▸ **WORK ITEM**: Each record should be copied exactly into the answer, and no picture should go with it.

▸ **RECORDS SHOWN**:
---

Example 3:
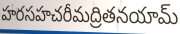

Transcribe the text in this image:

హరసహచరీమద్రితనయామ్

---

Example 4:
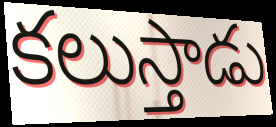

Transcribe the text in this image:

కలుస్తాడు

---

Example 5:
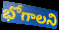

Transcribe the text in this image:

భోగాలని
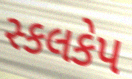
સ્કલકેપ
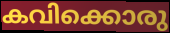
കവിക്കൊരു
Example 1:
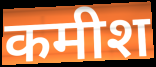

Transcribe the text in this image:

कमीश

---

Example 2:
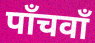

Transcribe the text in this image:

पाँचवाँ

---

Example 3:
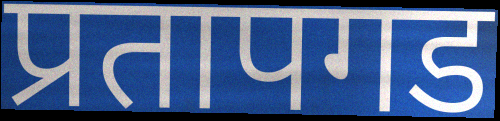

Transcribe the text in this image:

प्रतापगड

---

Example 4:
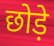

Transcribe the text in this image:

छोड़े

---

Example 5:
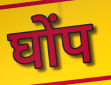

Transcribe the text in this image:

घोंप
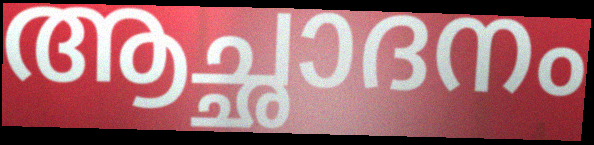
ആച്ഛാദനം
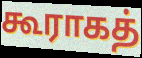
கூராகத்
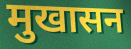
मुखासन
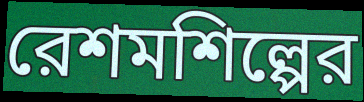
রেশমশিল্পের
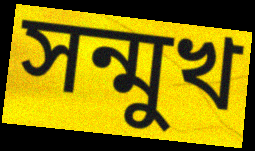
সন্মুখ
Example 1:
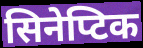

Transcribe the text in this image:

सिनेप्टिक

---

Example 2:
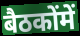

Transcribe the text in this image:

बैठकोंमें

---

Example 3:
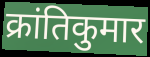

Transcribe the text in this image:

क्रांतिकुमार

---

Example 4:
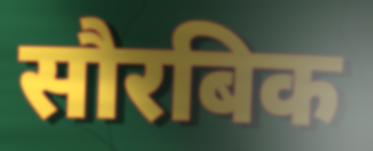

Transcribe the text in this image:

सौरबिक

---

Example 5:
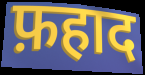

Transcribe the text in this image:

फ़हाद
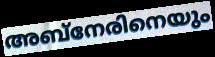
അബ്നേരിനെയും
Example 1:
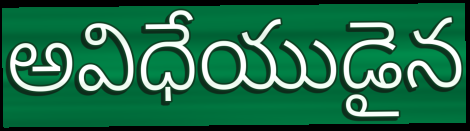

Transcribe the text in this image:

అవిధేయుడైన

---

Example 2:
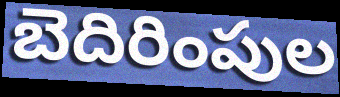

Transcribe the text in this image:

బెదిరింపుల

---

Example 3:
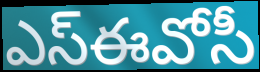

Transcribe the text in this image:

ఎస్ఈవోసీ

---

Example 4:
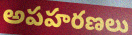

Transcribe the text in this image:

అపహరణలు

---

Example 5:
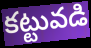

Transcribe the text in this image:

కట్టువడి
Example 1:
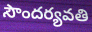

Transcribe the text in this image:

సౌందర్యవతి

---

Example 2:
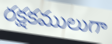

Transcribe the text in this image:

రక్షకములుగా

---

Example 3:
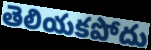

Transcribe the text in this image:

▸ **OUTPUT**:
---

Example 3:

Transcribe the text in this image:

హరసహచరీమద్రితనయామ్

---

Example 4:

Transcribe the text in this image:

కలుస్తాడు

---

Example 5:

Transcribe the text in this image:

భోగాలని
સ્કલકેપ
കവിക്കൊരു
Example 1:

Transcribe the text in this image:

कमीश

---

Example 2:

Transcribe the text in this image:

पाँचवाँ

---

Example 3:

Transcribe the text in this image:

प्रतापगड

---

Example 4:

Transcribe the text in this image:

छोड़े

---

Example 5:

Transcribe the text in this image:

घोंप
ആച്ഛാദനം
கூராகத்
मुखासन
রেশমশিল্পের
সন্মুখ
Example 1:

Transcribe the text in this image:

सिनेप्टिक

---

Example 2:

Transcribe the text in this image:

बैठकोंमें

---

Example 3:

Transcribe the text in this image:

क्रांतिकुमार

---

Example 4:

Transcribe the text in this image:

सौरबिक

---

Example 5:

Transcribe the text in this image:

फ़हाद
അബ്നേരിനെയും
Example 1:

Transcribe the text in this image:

అవిధేయుడైన

---

Example 2:

Transcribe the text in this image:

బెదిరింపుల

---

Example 3:

Transcribe the text in this image:

ఎస్ఈవోసీ

---

Example 4:

Transcribe the text in this image:

అపహరణలు

---

Example 5:

Transcribe the text in this image:

కట్టువడి
Example 1:

Transcribe the text in this image:

సౌందర్యవతి

---

Example 2:

Transcribe the text in this image:

రక్షకములుగా

---

Example 3:

Transcribe the text in this image:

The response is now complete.